Service Acceptance Criteria
Before an SRE team accepts operational responsibility for a service, they review:
- Does the service have defined SLOs?
- Does the service have runbooks for known failure modes?
- Does the service have appropriate monitoring, alerting, and dashboards?
- Is the deployment pipeline automated with rollback capability?
- Does the team have a process for addressing postmortem action items?
Handing Services Back
One of the most powerful mechanisms in the Google SRE model is the ability for an SRE team to hand a service back to the development team when it fails to maintain reliability standards. If a service consistently burns error budget without the development team investing in fixes, the SRE team can withdraw operational support temporarily until the reliability issues are addressed. This creates real accountability.
Hand-Back Trigger: ------------------ Service burns 100% of monthly error budget three months in a row AND development team has not addressed reliability action items. ↓ SRE team withdraws on-call coverage. Development team runs their own on-call. ↓ Development team now feels the pain of their own reliability gaps. Reliability work gets prioritized ✅
Scaling SRE: The Platform Approach
At large scale, SRE teams build shared platforms that multiply their impact. Instead of each team manually configuring monitoring, every team uses a common observability platform. Instead of each team writing their own deployment pipelines, every team uses a shared CI/CD platform. The SRE team maintains and improves these platforms; all product teams benefit.
Platform Leverage: ------------------ Without Platform: 50 teams × (build own tooling) = 50 teams doing duplicate work With Platform: 1 SRE Platform Team builds observability platform 50 teams use it out of the box Each team gets consistent dashboards, alerts, and SLO tracking Platform team's effort multiplies across all teams
On-Call Coverage at Scale
Large organizations run complex on-call structures across time zones. A single global on-call pool requires someone to be available at all hours. A "follow-the-sun" model assigns on-call coverage to teams based in regions where it is currently business hours.

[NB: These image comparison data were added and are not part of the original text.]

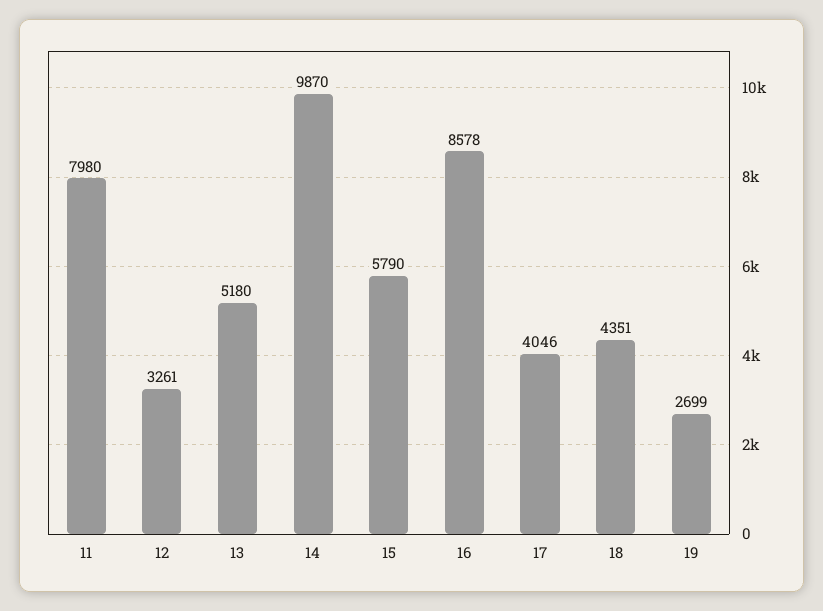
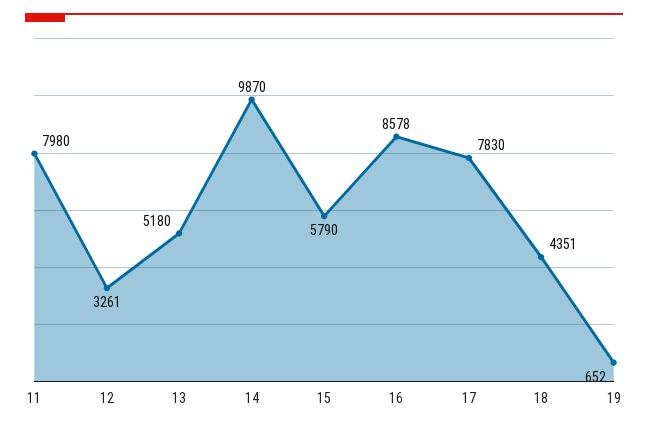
  {
    "11": 7980,
    "12": 3261,
    "13": 5180,
    "14": 9870,
    "15": 5790,
    "16": 8578,
-   "17": 4046,
+   "17": 7830,
    "18": 4351,
-   "19": 2699
+   "19": 652
  }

Follow-the-Sun On-Call: ----------------------- 00:00 - 08:00 UTC: APAC team on-call (business hours in Asia-Pacific) 08:00 - 16:00 UTC: EMEA team on-call (business hours in Europe/Middle East) 16:00 - 00:00 UTC: AMER team on-call (business hours in Americas) Each shift ends with a handoff call covering active incidents and known risks.
Key Points
- SRE organizations use centralized, embedded, or consulting models — each with distinct tradeoffs.
- Engagement criteria ensure SRE support goes to services ready to meet reliability standards.
- Handing services back creates accountability and aligns incentives between SRE and product teams.
- Shared platforms multiply SRE team impact across many product teams without linear headcount growth.
- Follow-the-sun on-call models distribute operational burden without burning out engineers with overnight shifts.